Ein gängiges Kriterium für die Auswahl eines geeigneten Biofilmträgers und der benötigten Menge ist die „aktive Oberfläche“. Die aktive Oberfläche ist ein guter Indikator für die Abbauleistung des Trägermaterials. Es ist jedoch sehr wichtig zu verstehen, dass die Spezifikation der Abbauleistung in kg Schadstoff pro m³ Trägermaterial und Tag berechnet werden muss. Dies ermöglicht die Berechnung der zu entfernenden CSB/BSB- oder Stickstoffbelastung. Zusammenfassend lässt sich sagen, dass dies die einzige Möglichkeit ist, die benötigte Menge an Trägermaterial und die Kosten in Abhängigkeit von der täglichen Abbauleistung genau zu berechnen.

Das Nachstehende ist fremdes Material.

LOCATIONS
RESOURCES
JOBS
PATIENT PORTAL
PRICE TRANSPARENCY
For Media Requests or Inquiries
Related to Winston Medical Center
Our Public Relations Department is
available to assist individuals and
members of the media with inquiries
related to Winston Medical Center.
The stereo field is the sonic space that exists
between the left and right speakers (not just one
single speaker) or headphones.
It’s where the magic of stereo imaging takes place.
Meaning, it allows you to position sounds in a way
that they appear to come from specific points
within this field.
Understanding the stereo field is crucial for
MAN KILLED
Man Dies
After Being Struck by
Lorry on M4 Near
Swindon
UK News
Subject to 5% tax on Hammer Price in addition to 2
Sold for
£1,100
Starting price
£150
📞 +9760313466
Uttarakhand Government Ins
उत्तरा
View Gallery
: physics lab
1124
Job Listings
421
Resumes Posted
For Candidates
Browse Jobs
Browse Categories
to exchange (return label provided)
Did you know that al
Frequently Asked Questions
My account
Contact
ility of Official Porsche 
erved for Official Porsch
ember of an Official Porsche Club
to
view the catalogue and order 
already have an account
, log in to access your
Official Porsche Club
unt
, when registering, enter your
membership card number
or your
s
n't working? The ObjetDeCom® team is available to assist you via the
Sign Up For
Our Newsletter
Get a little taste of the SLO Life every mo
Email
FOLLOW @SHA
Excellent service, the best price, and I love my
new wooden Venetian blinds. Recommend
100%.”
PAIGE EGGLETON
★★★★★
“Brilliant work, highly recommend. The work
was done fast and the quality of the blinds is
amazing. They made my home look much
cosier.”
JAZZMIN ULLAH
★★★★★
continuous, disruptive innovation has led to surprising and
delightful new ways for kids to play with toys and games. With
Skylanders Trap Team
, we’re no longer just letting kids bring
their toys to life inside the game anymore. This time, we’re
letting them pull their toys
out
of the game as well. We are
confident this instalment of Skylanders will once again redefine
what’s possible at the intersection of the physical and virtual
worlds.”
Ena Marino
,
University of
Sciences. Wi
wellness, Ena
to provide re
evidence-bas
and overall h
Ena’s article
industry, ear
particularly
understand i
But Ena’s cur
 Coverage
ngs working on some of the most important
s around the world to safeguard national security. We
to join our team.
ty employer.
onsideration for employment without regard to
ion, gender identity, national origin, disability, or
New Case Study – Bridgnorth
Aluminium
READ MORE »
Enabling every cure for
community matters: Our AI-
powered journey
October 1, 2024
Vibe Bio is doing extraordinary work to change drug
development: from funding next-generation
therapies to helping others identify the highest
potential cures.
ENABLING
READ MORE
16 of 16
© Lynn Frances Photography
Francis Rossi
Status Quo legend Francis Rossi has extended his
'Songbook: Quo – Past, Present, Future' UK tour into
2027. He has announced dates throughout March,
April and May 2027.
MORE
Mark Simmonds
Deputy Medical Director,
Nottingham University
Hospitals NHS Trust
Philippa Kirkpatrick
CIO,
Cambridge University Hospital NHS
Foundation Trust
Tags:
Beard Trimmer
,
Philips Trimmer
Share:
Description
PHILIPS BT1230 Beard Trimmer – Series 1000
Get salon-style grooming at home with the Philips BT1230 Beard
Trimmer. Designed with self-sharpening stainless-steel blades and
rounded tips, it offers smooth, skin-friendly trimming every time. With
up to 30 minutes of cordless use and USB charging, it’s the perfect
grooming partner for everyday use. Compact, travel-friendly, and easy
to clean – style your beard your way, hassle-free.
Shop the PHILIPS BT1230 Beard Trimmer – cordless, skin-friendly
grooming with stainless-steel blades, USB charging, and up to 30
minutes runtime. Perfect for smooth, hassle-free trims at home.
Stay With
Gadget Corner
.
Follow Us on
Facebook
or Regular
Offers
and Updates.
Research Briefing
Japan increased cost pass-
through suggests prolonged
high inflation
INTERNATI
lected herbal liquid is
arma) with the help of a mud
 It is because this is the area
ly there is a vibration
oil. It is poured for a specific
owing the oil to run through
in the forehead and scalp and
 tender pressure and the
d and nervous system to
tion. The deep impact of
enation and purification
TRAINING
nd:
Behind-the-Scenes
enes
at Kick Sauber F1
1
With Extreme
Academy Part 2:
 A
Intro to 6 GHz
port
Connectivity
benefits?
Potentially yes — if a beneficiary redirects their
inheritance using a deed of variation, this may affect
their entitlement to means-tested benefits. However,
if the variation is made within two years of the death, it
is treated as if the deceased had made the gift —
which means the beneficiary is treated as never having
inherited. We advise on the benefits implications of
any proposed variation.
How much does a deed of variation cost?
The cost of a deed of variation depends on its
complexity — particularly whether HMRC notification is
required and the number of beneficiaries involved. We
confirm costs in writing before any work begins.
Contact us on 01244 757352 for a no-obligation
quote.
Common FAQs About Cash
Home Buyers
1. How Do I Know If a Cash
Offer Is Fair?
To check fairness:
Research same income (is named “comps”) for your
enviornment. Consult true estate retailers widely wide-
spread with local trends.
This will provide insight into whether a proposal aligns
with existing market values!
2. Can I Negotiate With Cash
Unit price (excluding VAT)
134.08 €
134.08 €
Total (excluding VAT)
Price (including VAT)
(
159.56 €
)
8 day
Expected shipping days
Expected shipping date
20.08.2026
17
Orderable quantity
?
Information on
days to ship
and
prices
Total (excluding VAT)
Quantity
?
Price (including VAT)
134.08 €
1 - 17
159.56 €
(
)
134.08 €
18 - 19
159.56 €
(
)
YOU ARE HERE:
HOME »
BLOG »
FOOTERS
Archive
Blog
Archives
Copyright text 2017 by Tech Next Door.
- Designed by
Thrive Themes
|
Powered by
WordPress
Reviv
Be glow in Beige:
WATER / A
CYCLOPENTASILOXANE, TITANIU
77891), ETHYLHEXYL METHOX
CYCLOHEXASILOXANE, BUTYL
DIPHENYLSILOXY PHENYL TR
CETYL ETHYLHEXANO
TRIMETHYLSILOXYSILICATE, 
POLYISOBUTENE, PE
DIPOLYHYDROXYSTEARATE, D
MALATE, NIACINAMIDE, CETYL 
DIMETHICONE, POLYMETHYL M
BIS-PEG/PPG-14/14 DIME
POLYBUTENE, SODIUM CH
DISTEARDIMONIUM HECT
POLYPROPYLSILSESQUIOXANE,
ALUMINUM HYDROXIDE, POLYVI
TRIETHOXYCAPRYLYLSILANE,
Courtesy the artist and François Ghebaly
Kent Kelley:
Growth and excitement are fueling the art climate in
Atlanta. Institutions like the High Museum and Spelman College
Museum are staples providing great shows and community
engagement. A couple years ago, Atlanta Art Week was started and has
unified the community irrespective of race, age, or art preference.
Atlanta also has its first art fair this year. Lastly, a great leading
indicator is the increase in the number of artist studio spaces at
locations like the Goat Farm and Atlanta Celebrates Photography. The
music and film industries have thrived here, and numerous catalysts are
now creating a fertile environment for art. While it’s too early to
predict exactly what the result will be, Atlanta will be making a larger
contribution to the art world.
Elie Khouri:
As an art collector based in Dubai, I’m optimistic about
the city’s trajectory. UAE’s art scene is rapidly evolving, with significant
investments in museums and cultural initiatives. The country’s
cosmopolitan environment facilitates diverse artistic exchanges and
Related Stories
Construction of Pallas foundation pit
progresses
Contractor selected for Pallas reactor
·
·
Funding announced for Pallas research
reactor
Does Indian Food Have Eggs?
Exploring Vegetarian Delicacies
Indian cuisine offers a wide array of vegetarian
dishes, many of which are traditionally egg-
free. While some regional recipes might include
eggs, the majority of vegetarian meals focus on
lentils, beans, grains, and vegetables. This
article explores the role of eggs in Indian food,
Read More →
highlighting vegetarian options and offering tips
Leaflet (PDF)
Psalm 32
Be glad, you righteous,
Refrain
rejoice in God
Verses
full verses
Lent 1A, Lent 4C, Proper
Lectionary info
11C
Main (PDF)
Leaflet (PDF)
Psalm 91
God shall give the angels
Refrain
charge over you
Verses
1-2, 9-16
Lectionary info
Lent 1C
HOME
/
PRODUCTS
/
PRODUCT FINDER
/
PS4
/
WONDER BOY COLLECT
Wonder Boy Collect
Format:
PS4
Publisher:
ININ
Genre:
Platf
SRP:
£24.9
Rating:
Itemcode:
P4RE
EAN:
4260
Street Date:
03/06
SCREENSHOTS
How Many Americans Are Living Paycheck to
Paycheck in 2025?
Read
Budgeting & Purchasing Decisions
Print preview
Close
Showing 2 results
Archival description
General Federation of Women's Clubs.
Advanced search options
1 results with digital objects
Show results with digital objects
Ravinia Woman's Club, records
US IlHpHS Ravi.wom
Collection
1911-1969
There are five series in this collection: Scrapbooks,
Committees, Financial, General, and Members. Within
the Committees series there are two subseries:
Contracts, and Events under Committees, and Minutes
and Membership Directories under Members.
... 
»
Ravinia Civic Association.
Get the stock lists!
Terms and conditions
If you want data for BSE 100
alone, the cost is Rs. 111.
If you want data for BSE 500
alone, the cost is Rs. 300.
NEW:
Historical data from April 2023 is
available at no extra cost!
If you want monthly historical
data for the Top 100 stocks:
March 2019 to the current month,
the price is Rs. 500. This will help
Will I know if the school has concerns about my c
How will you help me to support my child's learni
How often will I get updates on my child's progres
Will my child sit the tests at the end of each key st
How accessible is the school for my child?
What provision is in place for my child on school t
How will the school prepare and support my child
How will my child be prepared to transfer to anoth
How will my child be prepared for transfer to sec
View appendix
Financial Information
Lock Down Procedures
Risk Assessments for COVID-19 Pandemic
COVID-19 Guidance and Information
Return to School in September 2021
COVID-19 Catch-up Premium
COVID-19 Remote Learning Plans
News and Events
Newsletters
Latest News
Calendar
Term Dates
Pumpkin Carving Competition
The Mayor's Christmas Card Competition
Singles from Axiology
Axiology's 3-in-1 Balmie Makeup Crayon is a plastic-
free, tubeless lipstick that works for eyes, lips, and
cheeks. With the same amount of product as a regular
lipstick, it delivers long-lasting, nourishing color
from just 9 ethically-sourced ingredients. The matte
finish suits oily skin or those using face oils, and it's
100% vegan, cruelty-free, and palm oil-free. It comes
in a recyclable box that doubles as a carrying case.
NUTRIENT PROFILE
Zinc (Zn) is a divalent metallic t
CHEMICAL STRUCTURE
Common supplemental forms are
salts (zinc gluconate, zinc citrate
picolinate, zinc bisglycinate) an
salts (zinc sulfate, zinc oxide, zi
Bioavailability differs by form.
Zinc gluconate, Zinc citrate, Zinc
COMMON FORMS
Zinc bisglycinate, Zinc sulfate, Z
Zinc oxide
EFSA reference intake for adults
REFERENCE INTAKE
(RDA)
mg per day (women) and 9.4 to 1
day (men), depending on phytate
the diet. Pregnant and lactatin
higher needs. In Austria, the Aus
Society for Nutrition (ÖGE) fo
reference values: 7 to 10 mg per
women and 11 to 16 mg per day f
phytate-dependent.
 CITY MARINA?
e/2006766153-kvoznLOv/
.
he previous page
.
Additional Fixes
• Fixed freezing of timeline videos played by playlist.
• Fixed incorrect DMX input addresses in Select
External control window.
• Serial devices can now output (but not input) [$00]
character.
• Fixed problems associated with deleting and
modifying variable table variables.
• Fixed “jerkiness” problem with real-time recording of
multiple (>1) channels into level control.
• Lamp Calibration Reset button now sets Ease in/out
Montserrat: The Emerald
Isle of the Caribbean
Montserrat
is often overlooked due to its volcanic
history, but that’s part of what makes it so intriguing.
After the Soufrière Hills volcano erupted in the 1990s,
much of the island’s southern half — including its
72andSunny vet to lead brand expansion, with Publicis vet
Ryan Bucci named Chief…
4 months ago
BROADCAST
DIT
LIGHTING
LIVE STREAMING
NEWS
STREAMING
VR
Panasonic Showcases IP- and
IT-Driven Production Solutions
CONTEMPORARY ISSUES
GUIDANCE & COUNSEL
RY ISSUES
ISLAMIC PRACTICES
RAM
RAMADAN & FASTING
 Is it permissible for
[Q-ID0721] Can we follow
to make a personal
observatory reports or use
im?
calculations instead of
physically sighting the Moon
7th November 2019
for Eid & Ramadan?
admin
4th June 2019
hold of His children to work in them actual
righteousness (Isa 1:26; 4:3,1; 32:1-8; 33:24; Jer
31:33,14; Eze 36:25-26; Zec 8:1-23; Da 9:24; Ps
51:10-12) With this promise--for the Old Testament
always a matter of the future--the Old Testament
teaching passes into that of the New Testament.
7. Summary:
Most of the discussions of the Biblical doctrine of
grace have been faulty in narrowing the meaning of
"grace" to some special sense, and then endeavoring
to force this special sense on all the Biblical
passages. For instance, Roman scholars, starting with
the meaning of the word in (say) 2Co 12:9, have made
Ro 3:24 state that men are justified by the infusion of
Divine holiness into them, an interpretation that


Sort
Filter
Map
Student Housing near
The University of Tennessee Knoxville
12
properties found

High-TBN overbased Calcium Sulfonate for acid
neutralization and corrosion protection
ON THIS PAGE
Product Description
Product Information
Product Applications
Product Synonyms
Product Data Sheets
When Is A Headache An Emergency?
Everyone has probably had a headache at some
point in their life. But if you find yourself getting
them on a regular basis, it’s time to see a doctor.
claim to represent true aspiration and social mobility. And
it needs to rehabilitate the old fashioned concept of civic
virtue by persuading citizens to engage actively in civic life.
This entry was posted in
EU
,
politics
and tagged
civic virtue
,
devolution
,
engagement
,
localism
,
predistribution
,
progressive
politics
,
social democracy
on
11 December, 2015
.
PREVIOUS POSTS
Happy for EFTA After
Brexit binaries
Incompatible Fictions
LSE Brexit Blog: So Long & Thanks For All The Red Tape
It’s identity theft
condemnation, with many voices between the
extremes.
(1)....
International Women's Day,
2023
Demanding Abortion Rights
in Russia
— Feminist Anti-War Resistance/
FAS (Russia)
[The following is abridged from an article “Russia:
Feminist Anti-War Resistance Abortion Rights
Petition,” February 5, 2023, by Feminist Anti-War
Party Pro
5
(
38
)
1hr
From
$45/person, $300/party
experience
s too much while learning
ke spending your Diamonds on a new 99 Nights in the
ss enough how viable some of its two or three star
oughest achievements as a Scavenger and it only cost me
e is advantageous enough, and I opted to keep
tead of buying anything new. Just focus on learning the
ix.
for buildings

Gestaltung und Form der Medien

Die Art und Dichte des Trägermaterials ist für die Planung Ihres MBBR-Systems von entscheidender Bedeutung. Die im Handel erhältlichen Kunststoffträger bestehen üblicherweise aus Polyethylen (PE)-Neuware oder aus kostengünstigeren Regranulaten (Recyclingmaterial).

    Regranuliert

    Regranulate bestehen naturgemäß aus Recyclingmaterial und enthalten daher Anteile verschiedener Kunststoffe. Dies kann die Haltbarkeit des Trägermaterials beeinträchtigen, und diese Mängel verstärken sich unter Betriebsbedingungen. Die Bedeutung einer gleichmäßigen Materialdichte ist nicht zu unterschätzen, da jegliche Abweichungen zu schlechten Transporteigenschaften des Trägermaterials führen können. Um diese Unregelmäßigkeiten auszugleichen, verwenden Hersteller von Regranulat-basierten Trägermaterialien häufig Weichmacher. Weichmacher können in Kombination mit den Regranulaten Bisphenol A und Phthalate freisetzen, die Krebs und andere hormonelle Wirkungen hervorrufen können. Dies kann insbesondere für die Aquakultur und ähnliche Branchen problematisch sein.

    Polyethylen

    Unser MBBR BioChip Biofilmträger ist vollständig frei von Phthalaten und anderen Weichmachern und enthält weder Bisphenol A noch andere aromatische Verbindungen. Er besteht aus neuem Polyethylen (kein recyceltes PE), anorganischen Füllstoffen, geringen Mengen Glycerinsäuremonoester (aus Kokosfett; absolut unbedenklich), Zitronensäure und Natriumcarbonat (Na₂CO₃).
    Stabilität, Verschleißfestigkeit.
    Die nächste Überlegung betrifft die Wahl zwischen einem formstabilen, extrudierten Trägermaterial (PE oder PP) und einem mechanisch belastbaren (d. h. flexiblen) Material. Formstabile Trägermaterialien weisen oft den Nachteil auf, bereits bei geringen mechanischen Belastungen zu brechen. Darüber hinaus unterliegen sie einem zunehmenden Abrieb, da ihre Steifigkeit durch die kinetische Energie im MBBR beansprucht wird. Brüche an den Stegen der Trägermaterialien sind daher, wie unten dargestellt, keine Seltenheit.

    Produktparameter

    Aktive Oberfläche (geschützt) CSB/BSB-Entfernung, Nitrifikation, Denitrifikation, ANAMMOX-Verfahren > 5.500 m²/m³
    Schüttgewicht (netto) 150 kg/m³ ± 5,00 kg
    Farbe Weiß
    Form rund, paraboloid
    Material PE-Neuware
    Durchschnittlicher Durchmesser 30,0 mm
    Durchschnittliche Materialdicke Durchschnittlich ca. 1,1 mm
    Spezifisches Gewicht ca. 0,94-0,97 kg/l (ohne Biofilm)
    Porenstruktur Verteilt auf der Oberfläche. Aus produktionsbedingten Gründen kann die Porenstruktur variieren.
    Verpackung Kleine Säcke, je 0,1 m³
    Containerverladung 30 m³ in einem 20-Fuß-Standard-Seefrachtcontainer oder 70 m³ in einem 40-Fuß-High-Cube-Standard-Seefrachtcontainer

    Anwendungen

    Fabrikmäßige Indoor-Aquakulturanlagen, insbesondere Aquakulturanlagen mit hoher Besatzdichte.

    Aufzuchtgebiet für Aquakultur und Basis für die Zucht von Zierfischen.

    Vorübergehende Instandhaltung und Transport von Meeresfrüchten.

    Wasseraufbereitung für Aquarienprojekte, Fischteichprojekte, Aquariumprojekte und weitere Aquarienprojekte.